March 25, 2019 at
In the 12 years that Pwn2Own has been running, there has never been an automotive category until this year. Tesla donated their new Model 3 sedan to the competition as not only a challenge but as a prize as well.
Richard Zhu and Amat Cam, the superstar duo of the second day who call themselves Fluoroacetate, were the winners of the car. The duo had won $375 thousand going into the third day and was expected to be the overall winners.
The first entrant, a team called Team KunnaPwn decided to withdraw their automotive entry. They were followed by the now wildly popular Fluoroacetate, who garnered particular praise form Zero Daily Initiative and onlookers alike with their elegant Edge, Windows and VMWare busting bug on the second day of the competition.
ZDI reports that they “thrilled the crowd” upon entering the target vehicle. After a few minutes of setting up, they were able to successfully demonstrate the research; they had done with regards to the Model 3’s web browser. In full view of the many cameras and the onlooking crowd, they used a JIT bug in the renderer to display a message and earned 35 thousand dollars for their efforts – in addition to the car they had just hacked.
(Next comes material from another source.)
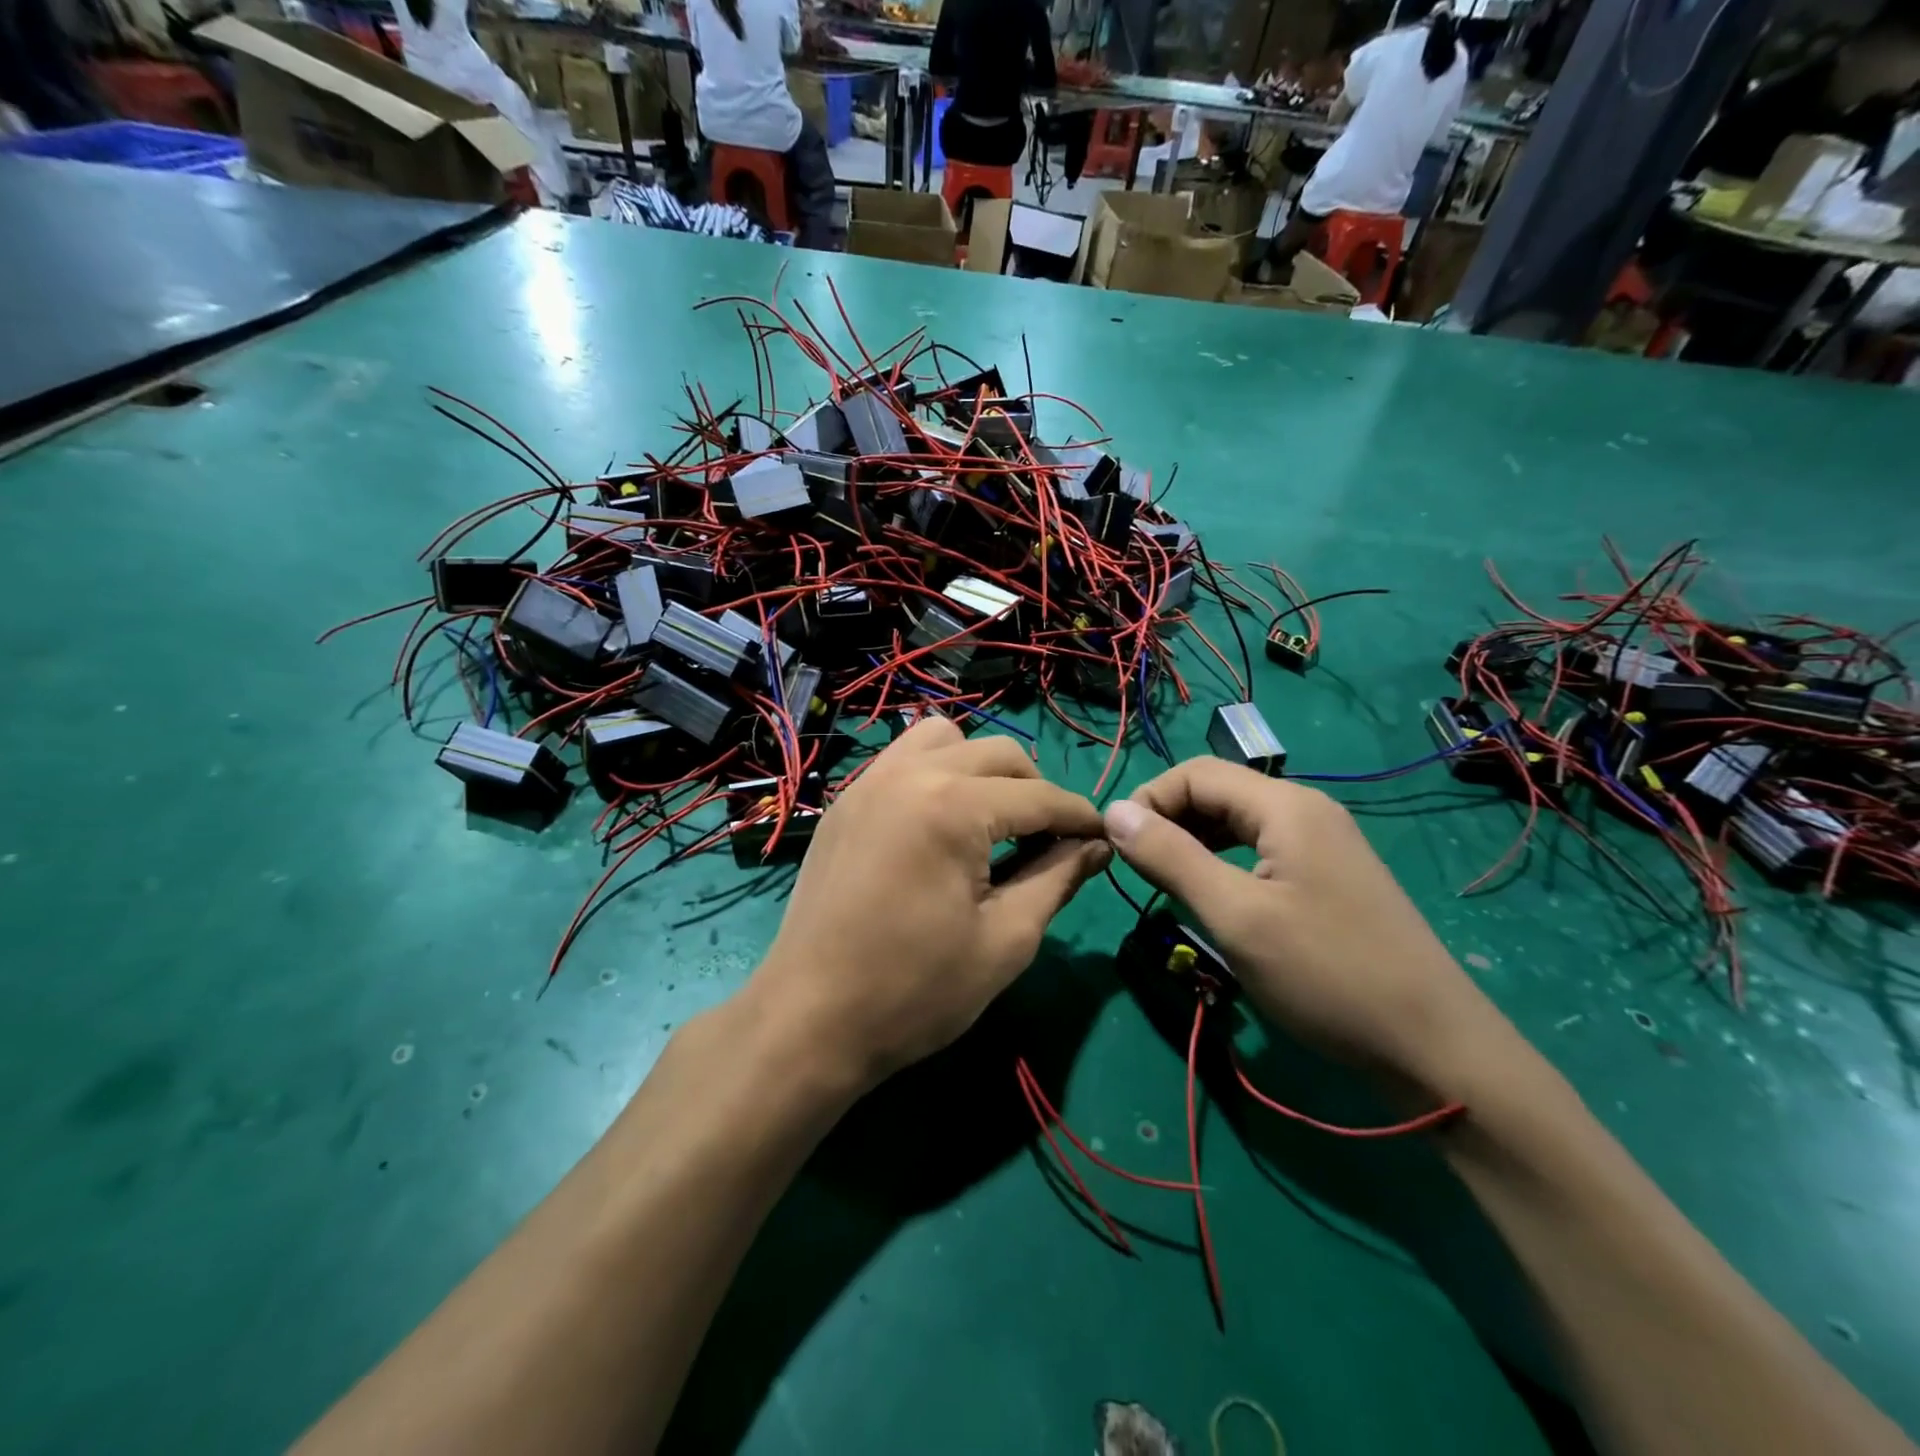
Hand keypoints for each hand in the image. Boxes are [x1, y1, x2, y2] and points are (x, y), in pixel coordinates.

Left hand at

Tesla’s response to the bug
In layman’s terms, a JIT (or Just-In-Time) bug is one that allows the attacker to bypass memory randomization data that is used to keep secrets protected. Tesla was on hand and told TechCrunch that they would release a software patch to fix the vulnerability found by Fluoroacetate immediately.
In an email statement put out by the company, they confirmed that they were happy to be a part of Pwn2Own and that the bug that found is the reason they were willing to donate the car in the first place. They added that they were happy that the multiple layers of security prevented any further breaches and that it was confined to the browser, with all other car functions being protected.
The company went on to say that their participation in a “world-renowned Pwn2Own competition” can only help them get better, and praised the “most talent members of the security research community” for giving them exactly the type of feedback that it was their goal to receive by being such an active participant of the competition.
They thanked the researchers, acknowledging the “extraordinary amount of effort and skill” it had taken them to find the bug and thanking them further for helping Tesla to make sure that their cars would continue to be among the most secure on the road in 2019.
Fluoroacetate the big winners, keeping up their record
— Zero Day Initiative (@thezdi) March 22, 2019
This overall win by Fluoroacetate’s Amat Cam and Richard Zhu is not a surprise, according to ZDI. The two blew through the first two days and impressed everyone at the competition with their Microsoft Edge bug that allowed them to escape a VM instance. Their good work in Vancouver is carrying on the dominance they showed in Tokyo’s Pwn2Own that was held in November. ZDI added that they were impatient to see what the two had in store for other competitions and future Pwn2Own showings.
Overall, Pwn2Own 2019 Vancouver finished with 19 bugs found across a variety of software. VMWare WorkStation, Microsoft Edge and Windows, Mozilla Firefox, Apple’s Safari browser and Tesla’s model 3 were all exposed. However, the results all go to the companies involved to make their products better, so it benefits the tech companies as well as the researchers ZDI confirms.